Depuis leur lancement, les éditions Mirobole ont toujours misé sur des choix éditoriaux novateurs en publiant des œuvres russes, moldaves, et en dénichant des pépites dans la littérature de genre. « Vongozero » de Yana Vagner fait partie de ces romans aux qualités indéniables dont on entend peu voire pas du tout parler parce qu’il ne nous provient pas du monde anglo-saxon. Il fait pourtant partie du haut du panier avec cet aspect apocalyptique réaliste qui rend le récit prenant et offre une interprétation perspicace d’une catastrophe majeure. Mettant de côté le caractère « série B » avec ses zombies et autres joyeusetés, Yana Vagner se concentre sur les retombées d’un virus mortel sur sa population et sur la fuite éperdue d’un groupe de personnes réunies par le sort et obligées de se subir pour survivre. Si vous n’appréciez pas la surenchère de gore des récits de zombies, « Vongozero » pourrait tout à fait vous plaire !

Le fait que le récit soit abandonné entre les mains d’un seul et même personnage (qui forcément nous livre une version toute personnelle et quelque part arbitraire des événements), cela installe une relation privilégiée entre lecteur et narrateur et permet une immersion totale.
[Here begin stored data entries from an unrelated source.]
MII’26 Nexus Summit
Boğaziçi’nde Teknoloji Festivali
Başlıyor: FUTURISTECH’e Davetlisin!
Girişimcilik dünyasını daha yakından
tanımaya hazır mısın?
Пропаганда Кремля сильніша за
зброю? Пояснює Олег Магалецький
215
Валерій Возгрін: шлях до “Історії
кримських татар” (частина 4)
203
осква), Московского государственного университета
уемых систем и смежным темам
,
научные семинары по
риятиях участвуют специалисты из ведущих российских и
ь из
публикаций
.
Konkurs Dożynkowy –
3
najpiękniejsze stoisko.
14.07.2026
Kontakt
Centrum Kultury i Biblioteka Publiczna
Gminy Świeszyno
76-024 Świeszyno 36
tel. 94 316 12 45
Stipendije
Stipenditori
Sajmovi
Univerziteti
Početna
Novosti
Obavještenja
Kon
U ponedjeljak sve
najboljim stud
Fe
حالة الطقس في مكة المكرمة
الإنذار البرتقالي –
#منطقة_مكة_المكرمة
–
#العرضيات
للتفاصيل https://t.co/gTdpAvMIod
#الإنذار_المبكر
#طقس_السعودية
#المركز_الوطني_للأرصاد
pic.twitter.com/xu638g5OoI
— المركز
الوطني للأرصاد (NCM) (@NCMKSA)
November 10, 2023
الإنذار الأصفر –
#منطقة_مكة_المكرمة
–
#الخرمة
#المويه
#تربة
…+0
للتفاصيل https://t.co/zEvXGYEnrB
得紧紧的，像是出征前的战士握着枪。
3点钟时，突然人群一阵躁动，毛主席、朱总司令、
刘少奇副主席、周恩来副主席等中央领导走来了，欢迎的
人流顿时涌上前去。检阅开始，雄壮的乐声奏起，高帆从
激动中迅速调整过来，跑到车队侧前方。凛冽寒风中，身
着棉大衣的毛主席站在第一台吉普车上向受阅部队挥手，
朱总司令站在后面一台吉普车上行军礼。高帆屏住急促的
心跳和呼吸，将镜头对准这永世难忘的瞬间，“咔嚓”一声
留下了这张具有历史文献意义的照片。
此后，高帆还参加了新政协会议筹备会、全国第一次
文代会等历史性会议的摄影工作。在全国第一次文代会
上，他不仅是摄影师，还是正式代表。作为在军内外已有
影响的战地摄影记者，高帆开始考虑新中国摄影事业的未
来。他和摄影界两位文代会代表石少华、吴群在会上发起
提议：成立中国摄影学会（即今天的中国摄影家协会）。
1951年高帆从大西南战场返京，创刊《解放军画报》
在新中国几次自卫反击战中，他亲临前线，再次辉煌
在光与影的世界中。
Anna, la narratrice, est fort heureusement un personnage composite avec un contexte familial compliqué et une position délicate vis-à-vis de son statut de « voleuse de mari ». Ses relations tendues avec sa belle-famille, ses amitiés de « surface » qui font d’Anna quelqu’un d’assez solitaire finalement, tout cela concourt à maintenir un climat de tension constante, notre héroïne se retrouvant par la force des choses obligée de voyager avec des personnes qu’elle n’apprécie guère.
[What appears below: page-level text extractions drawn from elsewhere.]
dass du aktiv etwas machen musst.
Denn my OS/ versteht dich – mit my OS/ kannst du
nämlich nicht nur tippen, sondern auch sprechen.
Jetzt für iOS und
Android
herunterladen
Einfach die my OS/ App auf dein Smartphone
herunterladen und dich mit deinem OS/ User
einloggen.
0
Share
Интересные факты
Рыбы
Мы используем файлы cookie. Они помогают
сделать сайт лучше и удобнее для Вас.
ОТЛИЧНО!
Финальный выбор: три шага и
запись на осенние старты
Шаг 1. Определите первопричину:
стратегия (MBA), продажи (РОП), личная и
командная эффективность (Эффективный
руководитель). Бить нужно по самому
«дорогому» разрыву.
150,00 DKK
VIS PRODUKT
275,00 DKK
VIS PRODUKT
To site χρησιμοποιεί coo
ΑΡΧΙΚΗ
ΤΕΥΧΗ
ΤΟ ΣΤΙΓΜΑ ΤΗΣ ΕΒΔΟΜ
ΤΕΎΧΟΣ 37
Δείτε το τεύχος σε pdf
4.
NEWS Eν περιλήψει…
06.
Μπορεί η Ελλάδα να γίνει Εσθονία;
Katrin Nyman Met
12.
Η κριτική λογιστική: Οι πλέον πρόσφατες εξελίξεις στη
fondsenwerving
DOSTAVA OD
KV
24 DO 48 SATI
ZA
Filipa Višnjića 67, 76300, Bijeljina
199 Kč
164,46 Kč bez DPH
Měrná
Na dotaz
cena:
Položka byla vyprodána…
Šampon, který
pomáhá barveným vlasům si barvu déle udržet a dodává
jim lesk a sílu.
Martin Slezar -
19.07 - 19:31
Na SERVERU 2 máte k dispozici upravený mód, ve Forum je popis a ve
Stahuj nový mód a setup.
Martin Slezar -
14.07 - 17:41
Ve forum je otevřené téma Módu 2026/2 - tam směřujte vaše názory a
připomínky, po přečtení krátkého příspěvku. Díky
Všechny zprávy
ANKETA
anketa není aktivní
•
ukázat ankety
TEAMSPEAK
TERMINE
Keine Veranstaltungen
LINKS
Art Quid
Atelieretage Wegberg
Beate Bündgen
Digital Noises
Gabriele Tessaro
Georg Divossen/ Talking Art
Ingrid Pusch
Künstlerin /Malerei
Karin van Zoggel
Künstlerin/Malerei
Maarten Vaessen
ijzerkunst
Bien qu’on ne puisse pas qualifier le roman d’horrifique, l’environnement psychologique angoissant apporté par la peur permanente (peur d’attraper la maladie, peur de ne pas arriver à destination, peur de manquer d’essence, de vivres, de se faire attaquer sur la route) joue énormément sur les nerfs et rend le récit éprouvant. Les descriptions parfois difficiles de cette Russie au bord de l’implosion ajoutent à la dynamique du récit et nous confrontent à nos peurs les plus primales. Certains passages du roman suscitent chez le lecteur le même sentiment d’impuissance que chez Anna. D’autres, au contraire, déclenchent ce même mécanisme d’auto-défense qui nous rend plus fort, quitte à nous insensibiliser face à la détresse d’autrui. C’est le ressort de « Vongozero », nous interroger sur les limites de l’être humain. Nous interroger sur nos valeurs, sur nos ressources. Pour survivre, pour tenir le coup mentalement, il faut parfois laisser notre subconscient parler, quitte à créer des divergences au sein du groupe, à la jouer perso. Un roman clairvoyant et captivant que je n’oublierais pas de sitôt.